MS: Die (Neu-)Verschuldung der Kommunen steigt rasant an. Gerade kleinere Kommunen haben es immer schwerer. Braucht es neue Finanzierungsmodelle für die Kommunen?

Berger: Je ländlicher, desto mehr Potenzial gibt es natürlich, was die erneuerbaren Energien angeht.
Wir müssen wieder zum Verursacherprinzip kommen: Wer etwas bestellt, der muss es auch bezahlen! Leider werden viele Gesetze, vor allem auf Bundes- und auf Landesebene gemacht, bei denen den Kommunen nichts anderes übrig bleibt, als Geld auszugeben. Wenn die Kommunen das so nicht stemmen können, dann muss man andere Gesetze machen.

MS: Mieten, Lebensmittel, Energiekosten – die Preise in diesen Bereichen bleiben nach wie vor auf hohem Niveau. Welche Maßnahmen schlagen Sie vor, um die Preise wieder zu senken?

Berger: Der CO2-Preis wird nach oben schießen. Und das Einzige ist, jetzt konsequent im Gebäudesektor umzustellen und die Menschen, die privates Eigentum haben - und keine Multimillionäre sind - zu unterstützen. Und wir setzen uns massiv für sozialen Wohnungsbau ein.

Die Merkel-Regierung hat beschlossen, 2045 klimaneutral zu sein. Das sind unsere eigenen Versprechen, die wir als Staat, als Deutschland gegeben haben, auch wenn wir Grüne damals nicht in der Regierungsverantwortung waren. Nehmen wir die internationalen Verträge ernst, dann sollten wir alles tun, um uns daran zu halten. Es macht keinen Sinn, jetzt in Öl- und Gas Heizungen zu investieren, die dann in 20 Jahren hinfällig sind.

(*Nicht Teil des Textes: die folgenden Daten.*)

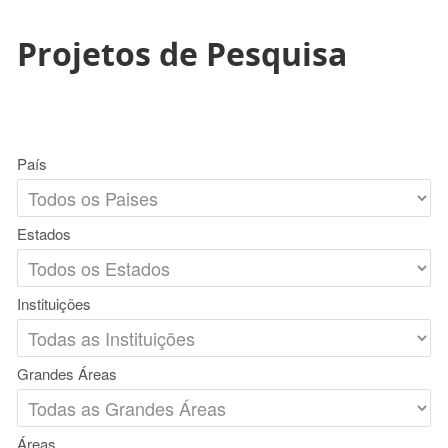
Projetos de Pesquisa
País
Estados
Instituições
Grandes Áreas
Áreas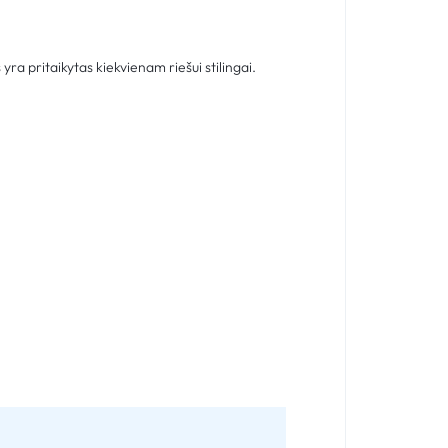
yra pritaikytas kiekvienam riešui stilingai.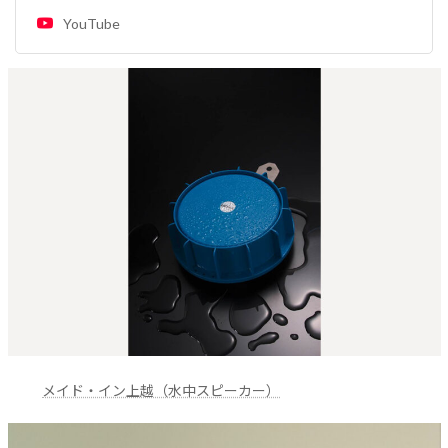
YouTube
メイド・イン上越（水中スピーカー）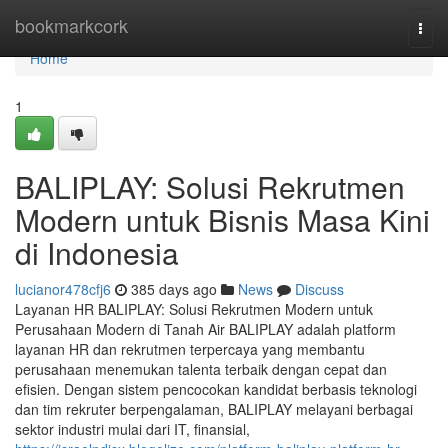
Home
bookmarkcork
Togg
navi
Home
1
BALIPLAY: Solusi Rekrutmen
Modern untuk Bisnis Masa Kini
di Indonesia
lucianor478cfj6
385 days ago
News
Discuss
Layanan HR BALIPLAY: Solusi Rekrutmen Modern untuk
Perusahaan Modern di Tanah Air BALIPLAY adalah platform
layanan HR dan rekrutmen terpercaya yang membantu
perusahaan menemukan talenta terbaik dengan cepat dan
efisien. Dengan sistem pencocokan kandidat berbasis teknologi
dan tim rekruter berpengalaman, BALIPLAY melayani berbagai
sektor industri mulai dari IT, finansial,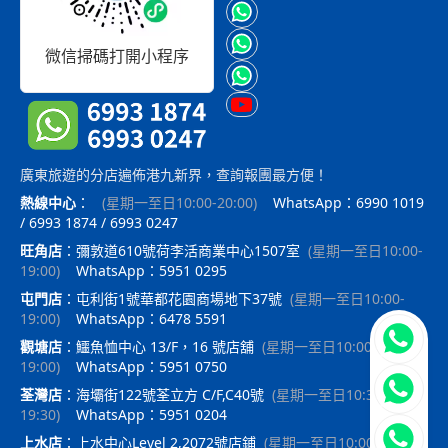
微信掃碼打開小程序
廣東旅遊的分店遍佈港九新界，查詢報團最方便！
熱線中心
：
(
星期一至日10:00-20:00
)
WhatsApp：6990 1019
/ 6993 1874 / 6993 0247
旺角店
：
彌敦道610號荷李活商業中心1507室
(
星期一至日10:00-
19:00
)
WhatsApp：5951 0295
屯門店
：
屯利街1號華都花園商場地下37號
(
星期一至日10:00-
19:00
)
WhatsApp：6478 5591
立即聯
觀塘店
：
鱷魚恤中心 13/F，16 號店舖
(
星期一至日10:00-
19:00
)
WhatsApp：5951 0750
荃灣店
：
海壩街122號荃立方 C/F,C40號
(
星期一至日10:30-
19:30
)
WhatsApp：5951 0204
上水店
：
上水中心Level 2,2072號店鋪
(
星期一至日10:00-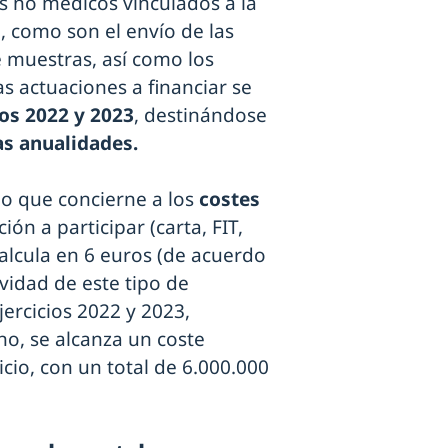
es no médicos vinculados a la
, como son el envío de las
e muestras, así como los
s actuaciones a financiar se
os 2022 y 2023
, destinándose
as anualidades.
o que concierne a los
costes
ación a participar (carta, FIT,
alcula en 6 euros (de acuerdo
vidad de este tipo de
jercicios 2022 y 2023,
o, se alcanza un coste
cio, con un total de 6.000.000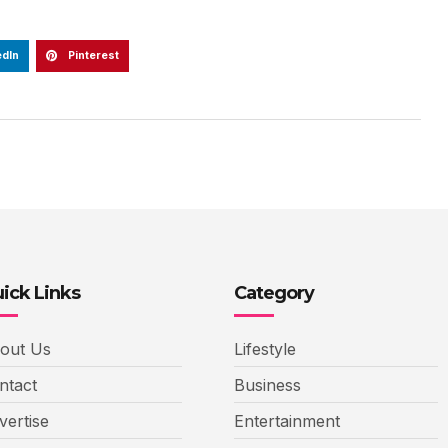
edIn
Pinterest
ick Links
Category
out Us
Lifestyle
ntact
Business
vertise
Entertainment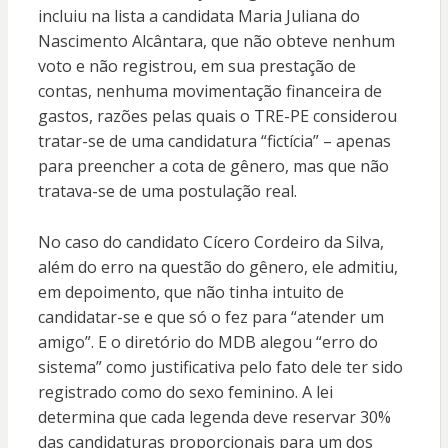
incluiu na lista a candidata Maria Juliana do
Nascimento Alcântara, que não obteve nenhum
voto e não registrou, em sua prestação de
contas, nenhuma movimentação financeira de
gastos, razões pelas quais o TRE-PE considerou
tratar-se de uma candidatura “fictícia” – apenas
para preencher a cota de gênero, mas que não
tratava-se de uma postulação real.
No caso do candidato Cícero Cordeiro da Silva,
além do erro na questão do gênero, ele admitiu,
em depoimento, que não tinha intuito de
candidatar-se e que só o fez para “atender um
amigo”. E o diretório do MDB alegou “erro do
sistema” como justificativa pelo fato dele ter sido
registrado como do sexo feminino. A lei
determina que cada legenda deve reservar 30%
das candidaturas proporcionais para um dos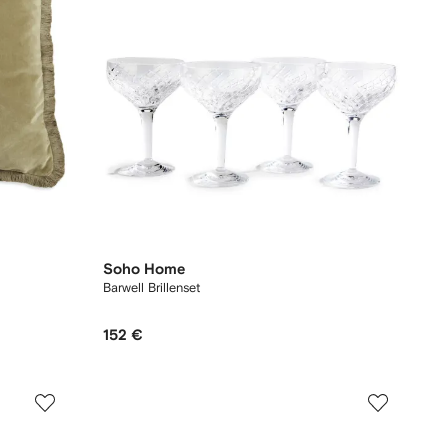
Soho Home
Barwell Brillenset
152 €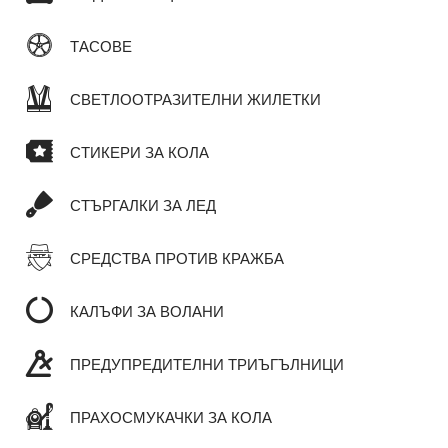
ТАСОВЕ
СВЕТЛООТРАЗИТЕЛНИ ЖИЛЕТКИ
СТИКЕРИ ЗА КОЛА
СТЪРГАЛКИ ЗА ЛЕД
СРЕДСТВА ПРОТИВ КРАЖБА
КАЛЪФИ ЗА ВОЛАНИ
ПРЕДУПРЕДИТЕЛНИ ТРИЪГЪЛНИЦИ
ПРАХОСМУКАЧКИ ЗА КОЛА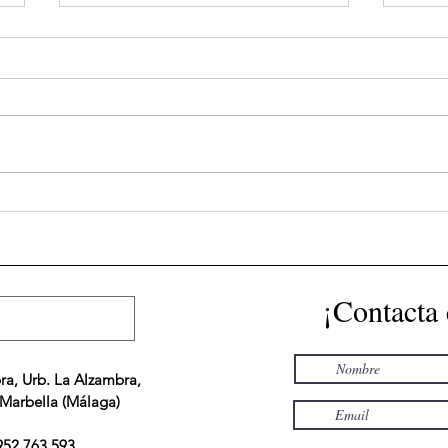
Flexibilidad, personalización
6 Co
y enfoque práctico: las
Estr
ventajas que ofrece el sistema
Fina
estadounidense.
¡Contacta
ra, Urb. La Alzambra,
 Marbella (Málaga)
952 763 593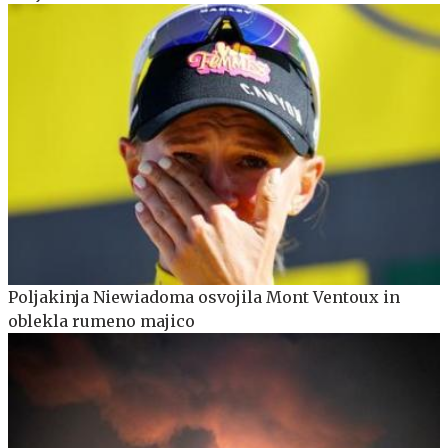
Poljakinja Niewiadoma osvojila Mont Ventoux in
oblekla rumeno majico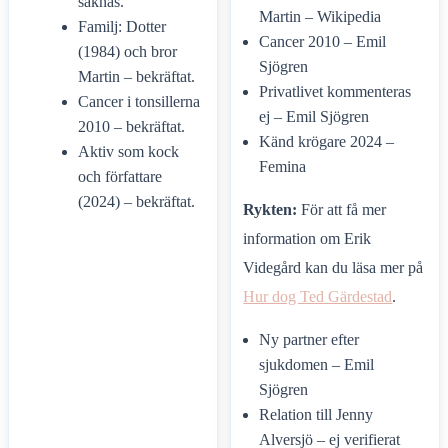
saknas.
Martin – Wikipedia
Familj: Dotter
Cancer 2010 – Emil
(1984) och bror
Sjögren
Martin – bekräftat.
Privatlivet kommenteras
Cancer i tonsillerna
ej – Emil Sjögren
2010 – bekräftat.
Känd krögare 2024 –
Aktiv som kock
Femina
och författare
(2024) – bekräftat.
Rykten:
För att få mer
information om Erik
Videgård kan du läsa mer på
Hur dog Ted Gärdestad
.
Ny partner efter
sjukdomen – Emil
Sjögren
Relation till Jenny
Alversjö – ej verifierat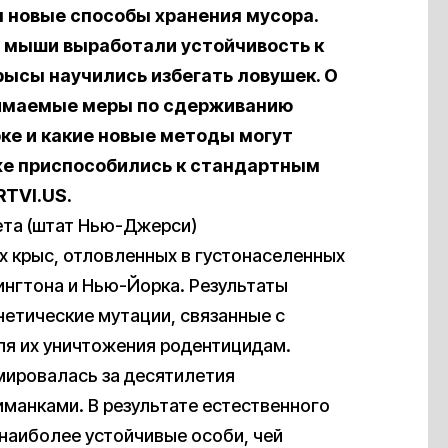
 новые способы хранения мусора.
 мыши выработали устойчивость к
ысы научились избегать ловушек. О
нимаемые меры по сдерживанию
ке и какие новые методы могут
уже приспособились к стандартным
RTVI.US.
ета (штат Нью-Джерси)
 крыс, отловленных в густонаселенных
нгтона и Нью-Йорка. Результаты
нетические мутации, связанные с
ля их уничтожения родентицидам.
мировалась за десятилетия
манками. В результате естественного
наиболее устойчивые особи, чей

Zu den Lebensmitteln müssen wir unsere Bauern und Bäuerinnen im Blick haben, die oftmals unter einem immensen Preisdruck produzieren müssen. Große Lebensmittelkonzerne können sehr viel Macht ausüben. Wir brauchen einen Gegenpol, auch in der EU- Gesetzgebung. Gleichzeitig müssen wir unseren europäischen Binnenmarkt nutzen und schützen.

MS: Hunderttausende Arbeitskräfte fehlen, ob in Pflege, Handwerksbetrieben oder an Schulen und Kitas - Tendenz steigend. Wie wollen Sie hier gegensteuern?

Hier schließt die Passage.